The flood waters are receding in Nashville, but left behind are damages estimated at $1.5 billion, and the number is expected to rise as more areas are surveyed.
Mayor Karl Dean said Friday that with 83 percent of Davidson County checked, officials know 9,300 properties have been damaged, almost 2,000 of which are residences.
Dean said the cost of damages will go up because it doesn't include roads, bridges or buildings' contents.
"While the numbers seem daunting, and they truly are large, Nashville is in the process of recovering," Dean said.
Singing the Blues at Grand Ole Opry
The death toll from last weekend's storms and flooding, in Tennessee, Mississippi and Kentucky, climbed to 31 with the discovery of a missing kayaker's body in Kentucky. Twenty died in Tennessee alone.
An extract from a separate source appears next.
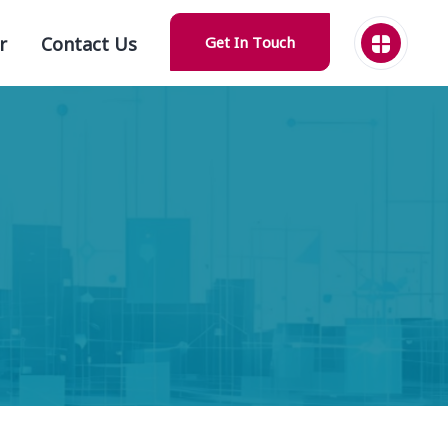
r
Contact Us
Get In Touch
The National Weather Service said the Cumberland River crested this week at its highest level in Nashville since 1937 - 51.86 feet on Tuesday evening - following 13.5 inches of rain that fell over two days The flood stage is 40 feet.
The all-time record is 56.2 feet in 1927.
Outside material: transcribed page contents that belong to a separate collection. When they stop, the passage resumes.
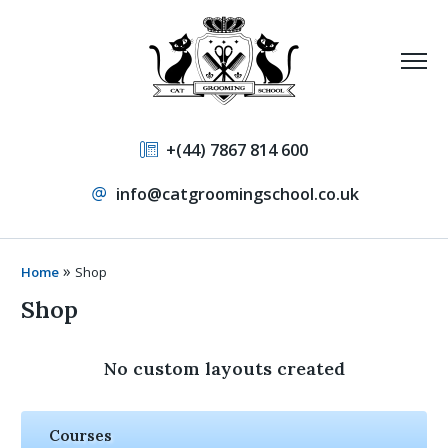
+(44) 7867 814 600
info@catgroomingschool.co.uk
»
Home
Shop
Shop
No custom layouts created
Courses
Homeland Security Secretary Janet Napolitano planned to tour the area Saturday.
Four water-damaged schools - Pegram and Kingston Springs Elementary Schools, Harpeth Middle and Harpeth High - will not reopen this year. County school district officials announced that the students will be waived for the remainder of the school year, which was to end May 26.
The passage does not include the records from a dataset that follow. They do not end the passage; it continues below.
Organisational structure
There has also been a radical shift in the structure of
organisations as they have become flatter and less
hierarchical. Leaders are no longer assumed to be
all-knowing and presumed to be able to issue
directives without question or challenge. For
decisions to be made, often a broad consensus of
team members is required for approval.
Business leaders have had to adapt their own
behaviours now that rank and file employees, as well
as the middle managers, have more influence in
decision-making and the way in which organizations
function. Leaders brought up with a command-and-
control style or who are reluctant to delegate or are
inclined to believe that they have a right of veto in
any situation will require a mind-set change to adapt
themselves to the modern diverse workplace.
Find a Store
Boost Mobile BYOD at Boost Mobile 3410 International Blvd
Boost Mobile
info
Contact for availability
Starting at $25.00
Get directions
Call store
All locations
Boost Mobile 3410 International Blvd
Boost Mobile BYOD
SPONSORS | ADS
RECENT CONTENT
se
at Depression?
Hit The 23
Other schools will reopen Wednesday.
More than 12,000 Tennesseans had registered with the Federal Emergency Management Agency for disaster assistance by midmorning Friday, with 250 inspections complete, and the agency had already approved $1.5 million in individual assistance.
Already some residents are seeing significant progress, thanks to kind strangers. Kristin Griffith, of nearby Franklin, saw 10 people she didn't know ripping waterlogged boards off her floor at one point.
Adam Johnston had bags of lime stacked up outside his house to dull the smell once he and other volunteers clean out the 4 inches of sewage and sludge swept under his house by the flooded Harpeth River.
Johnston's two daughters, 5 and 3, are staying with his in-laws. His forearms and legs are nearly raw from climbing through the sludge, and he said his tetanus shot was a must. Still, he is optimistic about fixing the home where his family moved only nine months ago.
"We're looking at it as just a forced renovation," he said.
Help is also coming from the gridiron. The owner of the Tennessee Titans has joined with the NFL and the NFL Players Association in giving $400,000 to the American Red Cross and a Tennessee group to help the state recover.
Owner Bud Adams decided to donate $200,000 from his Titans Foundation and encouraged the league and the players union to match his gift.
The money will be split between the Red Cross and the Community Foundation of Middle Tennessee, which also runs the Metro Nashville Disaster Relief Fund and the Tennessee Emergency Relief Fund.
Adams also promised that Titans players and staff will be out in Nashville next week to help with recovery.
CBS Affiliate WTVF reports five disaster centers will remain open this weekend for flood victims; 130 people are staying at three shelters. Food boxes and meals have been distributed at the centers.
Cases of bottled water are also being made available, and can be picked up at several locations around Nashville.
In Kentucky, the commanding general of the 101st Airborne Division at Fort Campbell is giving his soldiers a day off to clean up their homes and help others after severe flooding in Tennessee and Kentucky.
Campbell said in a news release he was also encouraging those who had no damage to volunteer in recovery efforts on Friday.